Thanks for an amazingly engaging event at Nobelux’ “Gender Perspective in the Financial Industry” – especially thank you for all the inspiring and engaging feedback emails and exciting discussions!

Remember, all you need is to start working for new and better solutions that benefit both sexes.
Both men and women suffer under the restraining myths that confine us in gender stereotypes.  We need awareness, and a more open, fact-based dialogue on how to improve our relations. Every single day, from morning till evening, we meet the constraining stereotyping everywhere.

Do you feel the need to act?
A huge potential will be activated if and when women become more aware of, and work deliberately to overcome, the unconscious bias women have against other women. One constructive step is for us to begin working together, and to connect, co-operate, co-create, mentor and promote each other in a mutually committed network.

Engage the men
I am yet to meet a man who, when asked, does not believe in equality for his mother, wife, sisters, daughters, female friends and coworkers. Reach out to these good men you know and work with. Inform with facts and engage them with constructive dialogue. They are our best allies.

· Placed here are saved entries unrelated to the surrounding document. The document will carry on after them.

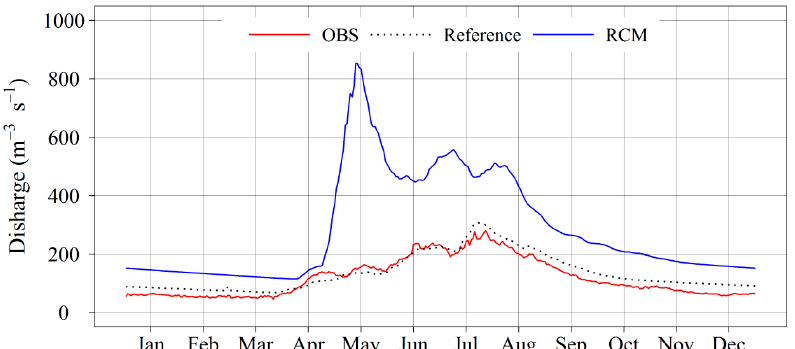
Figure 3. Average daily hydrographs for the observed discharges (OBS), simulated discharges using observed meteorological data (Reference), and simulated discharges using RCM data (RCM) at DSK stations during the reference period 1986–2004.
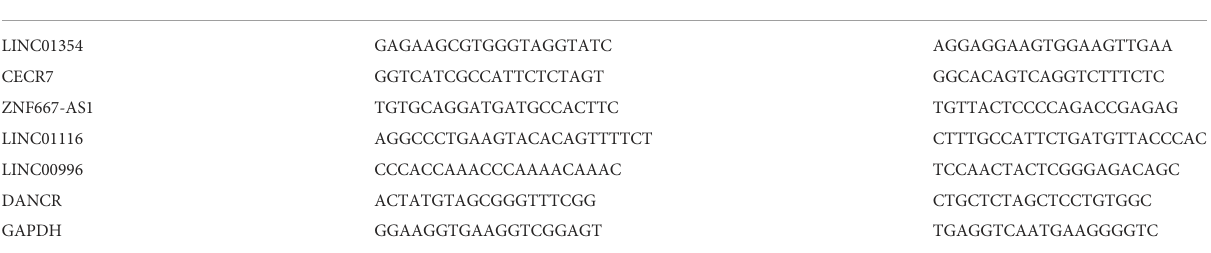
TABLE 1 Primers used in the current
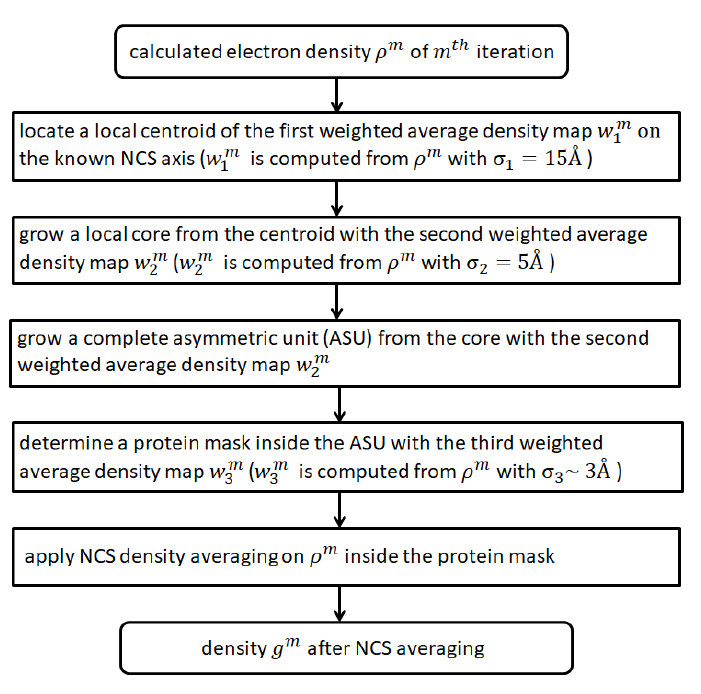
Figure 2. An example of the construction of the core, asymmetric unit (ASU), and NCS mask. ( a ) The updated centroid P. ( b ) High-density region of the core. ( c ) A complete core. ( d ) The core and its crystallographic-symmetry copies indicated by different colors. ( e ) The boundary of the core. ( f ) Grid points close to the core boundary. ( g ) All grid points close to the core boundary together with the core make up a new complete asymmetric unit. ( h ) The new asymmetric unit and its crystallographic-symmetry copies. ( i ) The boundary of the new asymmetric unit. Warm color represents high-density regions and cool color indicates low-density regions. ( j ) An NCS mask is defined inside the new asymmetric unit by an appropriate cutoff value based on a third weighted average density map w 3 with σ 3 around 3 . ( k ) The new NCS mask. ( l ) The NCS mask and its crystallographic-symmetry copies.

Reach out. Let’s keep the conversation, inspiration and engagement going!

All my best,
Eva

If you have not seen it already, this is an example of how to create gender specific products and marketing:

“Two US-based financial start-ups have proposed a more female-friendly approach to money management. The initiatives join a wave of savvy enterprises rethinking products and services from a woman’s perspective – see Power Girls for more.

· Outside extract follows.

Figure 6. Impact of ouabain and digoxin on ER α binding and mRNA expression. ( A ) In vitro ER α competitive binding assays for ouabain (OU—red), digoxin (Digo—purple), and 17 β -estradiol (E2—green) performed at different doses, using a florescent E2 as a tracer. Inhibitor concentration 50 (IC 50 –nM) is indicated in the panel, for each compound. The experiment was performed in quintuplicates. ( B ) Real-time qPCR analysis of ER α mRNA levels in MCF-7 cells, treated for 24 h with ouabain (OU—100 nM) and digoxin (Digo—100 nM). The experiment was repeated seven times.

Robo-investing platform Ellevest was launched by former high-profile banking executive Sally Krawcheck with backing from US tennis superstar Venus Williams, while former Merrill Lynch financial adviser Shannon McLay has created The Financial Gym. Both cite a few important ways in which women on average differ from men – including longer lifespans, lower salaries, and a different approach to risk. “The current system wasn’t built for the realities of being you,” an Ellevest commercial tells women.

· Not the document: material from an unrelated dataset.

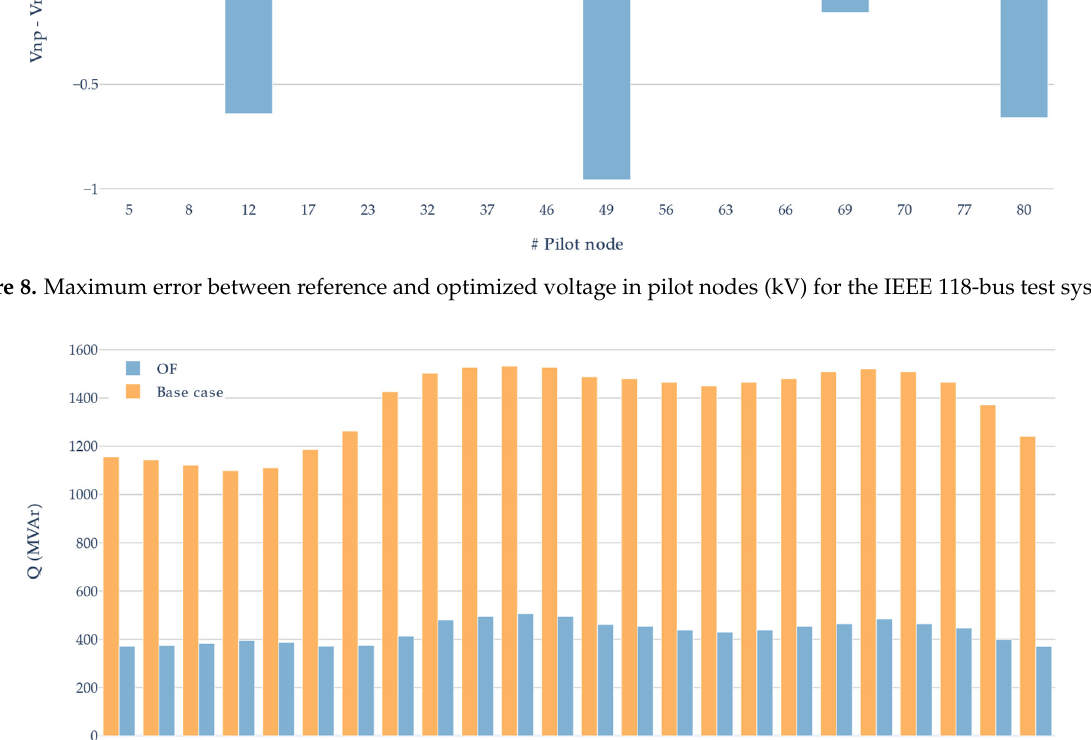
Figure 9. Absolute reactive power output of generators for each period for the IEEE 118-bus test system.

“We’re going to forecast out your life so that you can achieve your goals,” Krawcheck said onstage at TechCrunch Disrupt NY. “And then we’ll put a bespoke investment portfolio against each goal to help her achieve them.”

Ellevest will “account for the fact that women live longer than men, on average, when planning for retirement; understand the salary differentials between a woman’s pay and her male counterpart’s pay, and how that impacts her strategies; and will take into account those decisions that women tend to make more often than men – like taking a couple of years off from a career to raise children”, reports TechCrunch.

The Financial Gym also makes relatability a selling point. “The majority of financial services companies are started and run by men, and they not only miss the nuances of what drives a woman’s financial choices, but also communicate in a language that alienates women,” McLay told Stylus. “I felt it was important to create a company that not only understands women and our relationship with money, but speaks the language women need to hear to manage their money better.”

Financial Gym clients meet with “trainers” (all women), who dress casually in Financial Gym T-shirts to put them at ease, and discuss money management goals and strategies in clear, plain terms. In line with the gym theme, clients pay monthly rather than annual membership dues (totalling about $1,000 a year). The New York-based company has one physical location in Manhattan, and a second in the works.”